Àquela altura da vida, acreditava estar no melhor dos mundos. Não temia a violência, encontrava os amigos com facilidade – na Central de Ingressos do Calçadão ou na casa de alguém, para ouvir um LP novo na praça, como se não houvesse amanhã. O Museu de Arte Contemporânea tinha sido recém-inaugurado e galerias como Cocaco, Acaiaca e Ida e Anita cumpriam a função de colocar Curitiba no mapa do mundo. “Não gosto de ser nostálgico, mas...”
Os três joões
O fotógrafo Nego Miranda estava no Rio de Janeiro em 17 de julho. Quando setembro chegou, voltou e encontrou uma Curitiba, digamos, mais primaveril. “Era uma cidade sendo construída. Os bairros eram menores. Para encontrar gente bastava ir a bares como o Palácio e o Stuart”, descreve, no que encontra quem com ele faça coro. “Era uma cidade que conversava muito consigo mesma, saca...?”, resume o então estudante de Engenharia Civil Luiz Alceu Beltrão Molento.

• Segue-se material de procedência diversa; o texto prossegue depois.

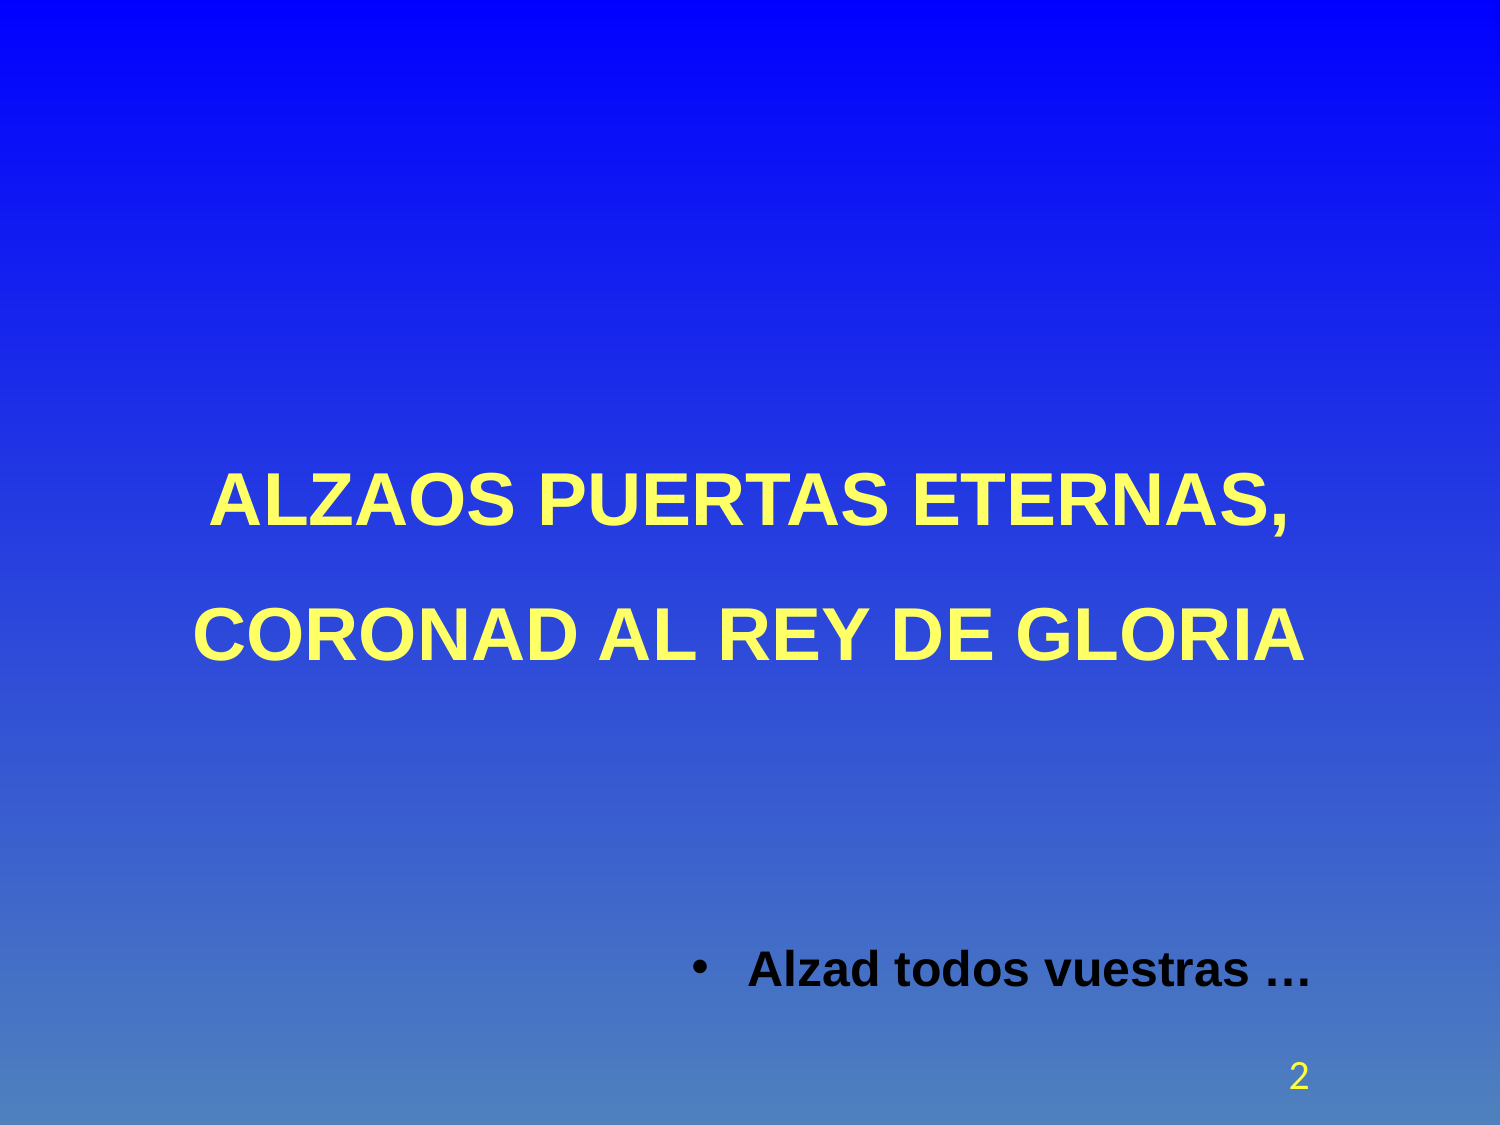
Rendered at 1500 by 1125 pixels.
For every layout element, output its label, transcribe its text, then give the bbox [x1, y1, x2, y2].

text_box Alzad todos vuestras … [616, 928, 1329, 1012]
text_box <número> [974, 1042, 1325, 1103]
text_box ALZAOS PUERTAS ETERNAS, CORONAD AL REY DE GLORIA [74, 468, 1425, 657]
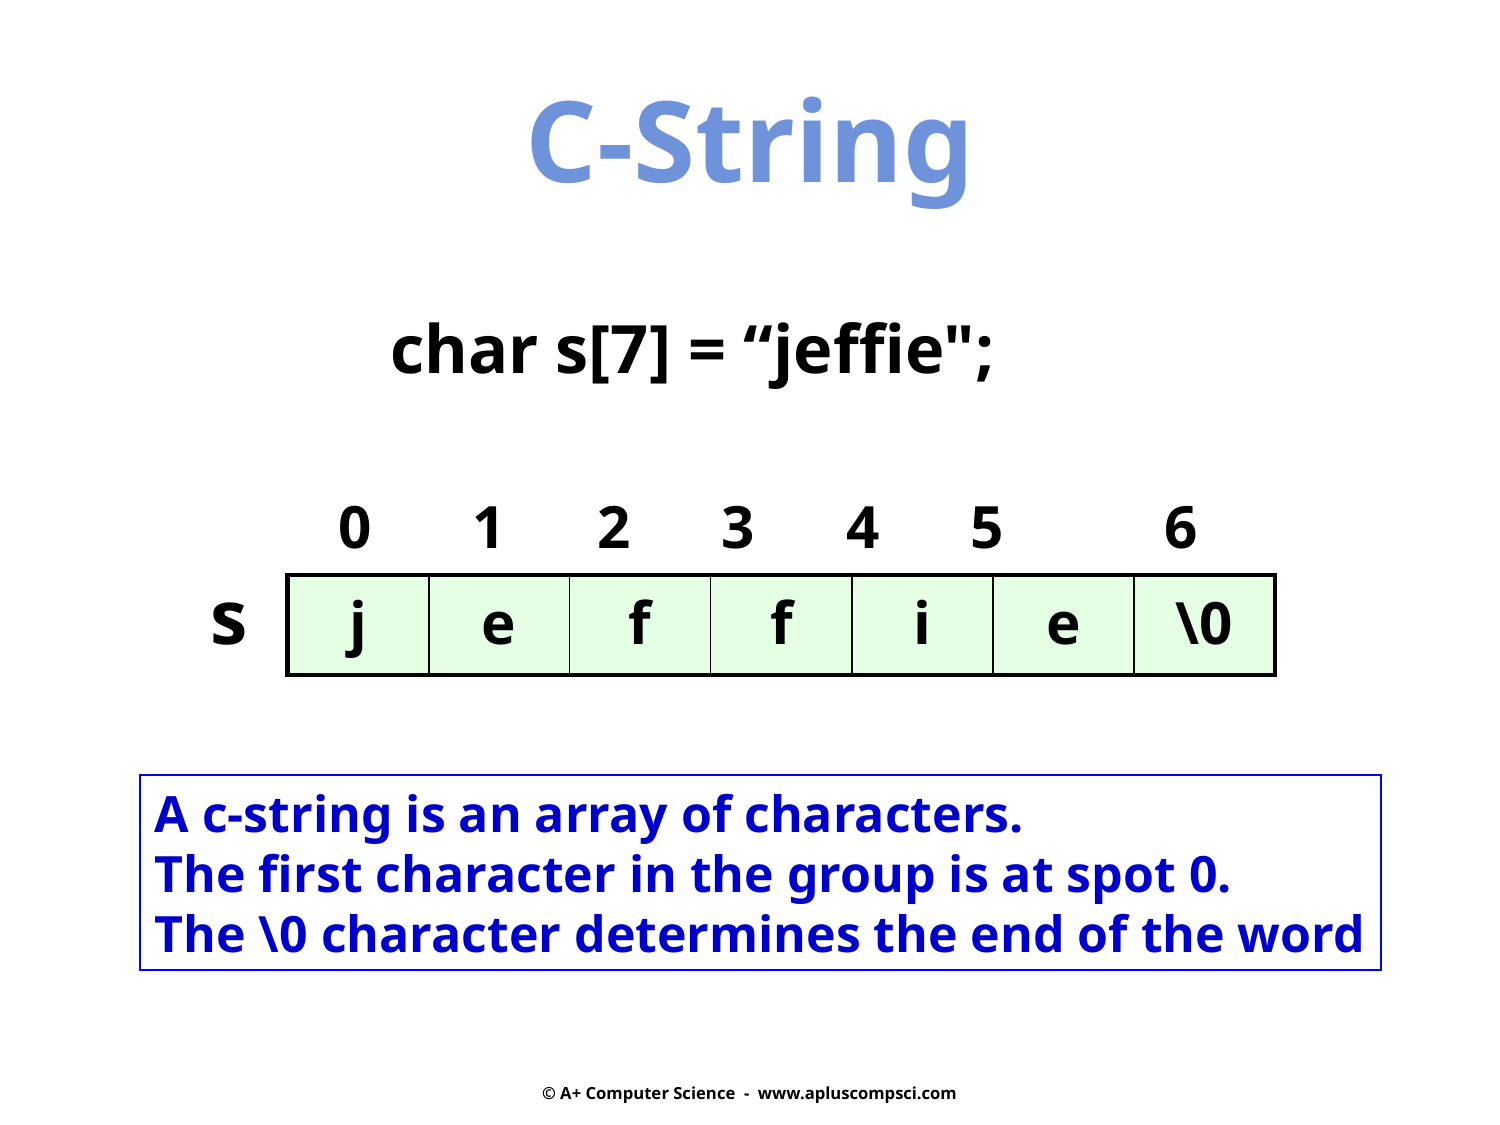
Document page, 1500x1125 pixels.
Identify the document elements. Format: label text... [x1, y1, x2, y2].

Beltrão viria a se tornar um dos reis da boemia em Curitiba, dono, dentre outros, do mítico Hermes Bar. O modelo de vida noturna em 1975 lhe parecia sob medida: ninguém precisava pagar os tubos de couvert para ouvir boa música. Da sua lista das mais-mais fazem parte o Leleco, perto da Reitoria; o Si bemol, na Alameda Cabral; o Túnel, na Comendador Araújo.
No mais, a lista é pontificada pelo Bar Cometa, também na XV e de frente para um dos espaços culturais que temperavam a Curitiba 1975 – a Livraria Ghignone. Quisesse ver o Leminski, era só ir até lá: ele estava de um dos dois lados da rua. E para quem acha um, pouco demais essa afirmação leminskiana de “Rio é mar, Curitiba é bar”, vale lembrar que a noite foi um dos espaços de resistência durante o regime militar. Diz Beltrão: “As pessoas iam a esses locais para discutir projetos artísticos, dilemas sobre a profissão e sobre a vida e, claro, sobre a política. Os militares estavam no poder havia 11 anos”. A neve, no mais, era tão surreal quanto todo o resto.
O jornalista curitibano Daniel Emmendoerfer de Castro, 24 anos, radicado em São Paulo, não era nascido no sacrossanto ano da neve. Mas se dedicou a ela no livro reportagem Curitiba, a outra. Gostaria de ter visto a capital que acordou feliz – a ponto de as lojas de disco tocarem músicas de Natal, em pleno mês de julho, mas está vacinado .
Para ele, a neve revelou uma Curitiba ambígua, invisível para a classe média que dançava nas domingueiras do Clube Thalia ou se deliciava com o bom rock da banda A Chave. O frio que castigou a economia em 1975 e 1976 pôs à baila as periferias cada vez mais inchadas. Teve criança que bebeu álcool e tudo mais, lembra o autor. O mundo cão, como se dizia, não esfriou debaixo de neve. Chaim teve trabalho em 17 de julho. Dois joões morreram naquela madrugada, na Santa Helena e na Boa Vista. Pouco se sabe deles até hoje.